Thursday, June 7, 2012

To you will I offer a sacrifice of thanksgiving...


What do we do when we come together to celebrate Eucharist?  
We say, “YES!”

This Sunday’s readings highlight what it means to say yes to relationship with God, to accept the covenant God offers God’s people.  When, in Exodus, Moses brings the Ten Commandments down to the people, they say yes, twice:  We will do everything that the LORD has told us, and, All that the LORD has said, we will heed and do.  Moses joins ritual action to the words spoken, sprinking the people with the blood of a young bull; blood thus seals the covenant between God and man.

If the blood of animals constituted effective sacrifice in the Old Testament, how much more so the blood of Christ?  This week’s Gospel presents the Words of Institution we hear every week at Mass:  Jesus takes bread, blesses and breaks it, and gives it to the disciples, then shares a cup of wine, the blood of the covenant, with them as well.  In this foundational act of our faith, Jesus broadens the meaning of covenant, drawing the disciples – then and now – into a new covenant, a permanent covenant with God that promises salvation to those who are called.  Hebrews tells us that it is Jesus’ blood, shed for us, that obtains our eternal redemption.  It is a new covenant that offers a sufficiency the disciples never knew was possible.

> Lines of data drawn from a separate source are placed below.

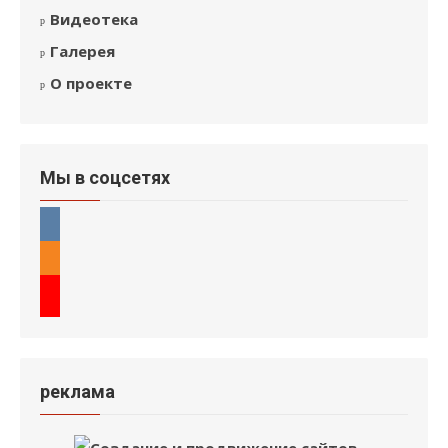
Видеотека
Галерея
О проекте
Мы в соцсетях
реклама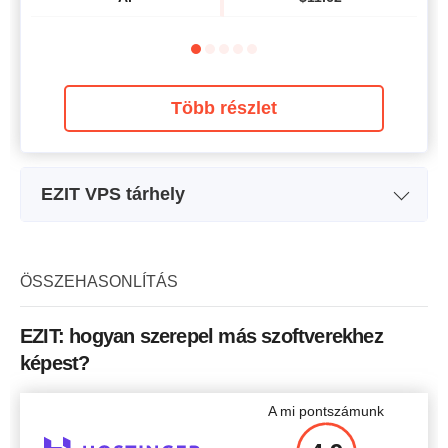
Több részlet
EZIT VPS tárhely
Tervezet neve
Neo Cloud VPS + 1-1-25
Ne
Tárhely
25 GB
ÖSSZEHASONLÍTÁS
Sávszélesség
Korlátlan
EZIT: hogyan szerepel más szoftverekhez
CPU
1 vCPU
képest?
RAM
1 GB
A mi pontszámunk
Ár
$
4.92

Sunday’s celebration, the Feast of the Most Holy Body and Blood of Christ, celebrates our faith in Jesus’ real presence in the Eucharist:  God is present in the flesh, Jesus is Emmanuel, God with us, in Eucharist.  This is why it is so, so important that we do our part, that we respond to the call with a resounding YES!  Our Amen, our affirming prayers, our participation in singing a hymn (just like the disciples in the Gospel) – our YES, in other words, tells everyone around us that we are participants in the sharing, that we are fully invested in the action that is Eucharist, a sacrifice of thanksgiving… in the presence of all God’s people (Psalm 116).


(The above reflection is based on notes from Fr. Pat's Thursday night Scripture class.)